Mixed in with these questions was the sinking feeling that came with not knowing what I would tell my two children if I couldn’t afford any Christmas presents.
My experience felt surreal, like I inhabited an entirely different universe from those I interacted with in my daily life. But I also knew I was hardly alone. For example, at the top of an e-newsletter for one of my children’s schools was a “new policy” notice regarding students’ Apple Watches; just a few paragraphs below it was a “thank you” for donations that helped 50 school families like mine during the holiday season. I’m certain those families were as jarred by the juxtaposition as I was.
Within a few days of Christmas, providence presented itself to me in three unexpected forms: a last-minute pet sitting gig, a bonus from clients, and a generous gift from a church—none of whom knew of my predicament. These things, in addition to some extra baking orders for the holidays, secured just enough money to pay rent, all my utility bills, purchase food for December, and buy a few gifts for my kids.
The stress was gone—at least for a couple of weeks.

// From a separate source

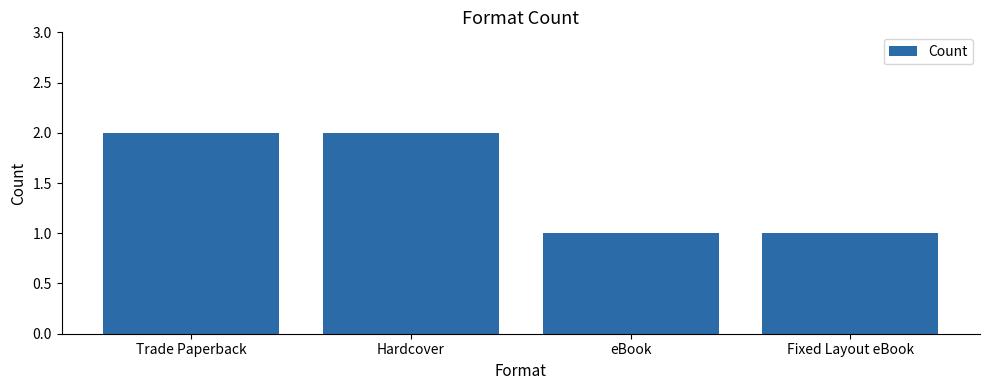

What is the ratio of the value at Fixed Layout eBook to the value at eBook?

1.0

Now I’m worrying about this month, when my business income grinds to a near halt. I have also been informed that due to a computing error by human services, my monthly SNAP benefits will decrease by $125.
When people say that the holidays are stressful, I want to say, “Define stress.” For me and many others, the fullest meaning of peace and joy is simply this: not having to worry about how we will provide food, shelter, and heat for our loved ones.